A fazer:
Segundo o texto base, durante quantos anos a economia cresceu, e em que período?

Texto base:
A economia cresceu por quase três anos (1995-1997). O governo capitalizou, colhendo grandes vitórias político-eleitorais. Ganhos fugazes. Na esteira da euforia da estabilidade, os juros foram ao espaço, o desemprego atingiu a todos — classes, profissões, setores; a dívida pública e das empresas explodiu. Chegou a hora de pagar a conta.


Três condições precisam ser satisfeitas nos meses à frente para que a desvalorização do real venha a valer a pena. A primeira: os preços dos produtos comercializados com o exterior deverão subir em relação aos produtos exclusivamente internos. Ou seja, combustíveis, trigo, equipamentos e matérias-primas importados, café, semimanufaturados de exportação, turismo internacional, etc. precisarão ter seus preços em reais aumentados, assim como os produtos brasileiros exportados deverão custar mais para o consumidor doméstico.


A segunda condição, por conseguinte, é que a relação salário/câmbio terá de evoluir contra os assalariados brasileiros. Isto é, os salários internos precisarão comprar menos do que antes. E a terceira é que a mudança nos preços relativos e seus reflexos na renda e na riqueza dos diferentes agentes econômicos e sociais terão de ser absorvidos sem gerar conflitos distributivos entre capital e trabalho, entre bens transacionados no mercado internacional e os de uso exclusivamente internos, ou entre o governo e o setor privado. Se cada agente tentar recuperar perdas com elevação de seus preços ou de sua renda, acionará os mecanismos de indexação e a volta da espiral inflacionária.

Dados de entrada:

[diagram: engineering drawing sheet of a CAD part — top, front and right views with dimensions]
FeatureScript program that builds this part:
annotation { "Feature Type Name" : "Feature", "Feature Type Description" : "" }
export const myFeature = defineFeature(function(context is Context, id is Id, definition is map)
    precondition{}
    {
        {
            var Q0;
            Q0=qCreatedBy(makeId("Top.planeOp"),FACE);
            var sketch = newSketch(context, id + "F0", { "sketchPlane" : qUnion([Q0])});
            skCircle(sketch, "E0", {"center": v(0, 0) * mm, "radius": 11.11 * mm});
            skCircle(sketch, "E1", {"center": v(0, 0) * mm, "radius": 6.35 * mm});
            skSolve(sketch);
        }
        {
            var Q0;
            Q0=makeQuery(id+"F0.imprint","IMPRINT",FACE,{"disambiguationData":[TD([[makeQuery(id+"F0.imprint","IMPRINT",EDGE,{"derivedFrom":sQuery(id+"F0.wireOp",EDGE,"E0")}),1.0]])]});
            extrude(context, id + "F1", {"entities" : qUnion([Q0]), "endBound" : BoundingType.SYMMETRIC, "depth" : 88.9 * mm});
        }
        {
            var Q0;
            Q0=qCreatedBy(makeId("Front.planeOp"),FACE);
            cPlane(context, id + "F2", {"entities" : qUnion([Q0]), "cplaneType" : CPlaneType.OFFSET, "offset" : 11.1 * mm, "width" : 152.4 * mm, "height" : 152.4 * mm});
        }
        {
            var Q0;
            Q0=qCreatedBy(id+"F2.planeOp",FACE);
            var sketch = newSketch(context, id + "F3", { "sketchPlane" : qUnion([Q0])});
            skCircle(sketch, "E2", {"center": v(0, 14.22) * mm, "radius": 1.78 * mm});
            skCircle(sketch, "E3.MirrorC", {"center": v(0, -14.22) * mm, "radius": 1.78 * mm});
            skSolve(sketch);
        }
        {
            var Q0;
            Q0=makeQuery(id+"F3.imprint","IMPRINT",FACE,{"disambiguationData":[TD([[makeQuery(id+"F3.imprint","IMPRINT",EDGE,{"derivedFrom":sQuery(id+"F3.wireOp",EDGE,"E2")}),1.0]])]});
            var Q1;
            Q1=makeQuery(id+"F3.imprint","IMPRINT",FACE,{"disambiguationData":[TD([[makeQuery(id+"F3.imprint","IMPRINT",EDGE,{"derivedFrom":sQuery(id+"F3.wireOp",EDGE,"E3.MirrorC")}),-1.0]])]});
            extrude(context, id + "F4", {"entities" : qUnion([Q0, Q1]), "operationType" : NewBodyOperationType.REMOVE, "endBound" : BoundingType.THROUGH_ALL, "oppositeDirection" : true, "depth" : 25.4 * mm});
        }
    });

Resultado da tarefa:
Por quase três anos, de 1995 a 1997.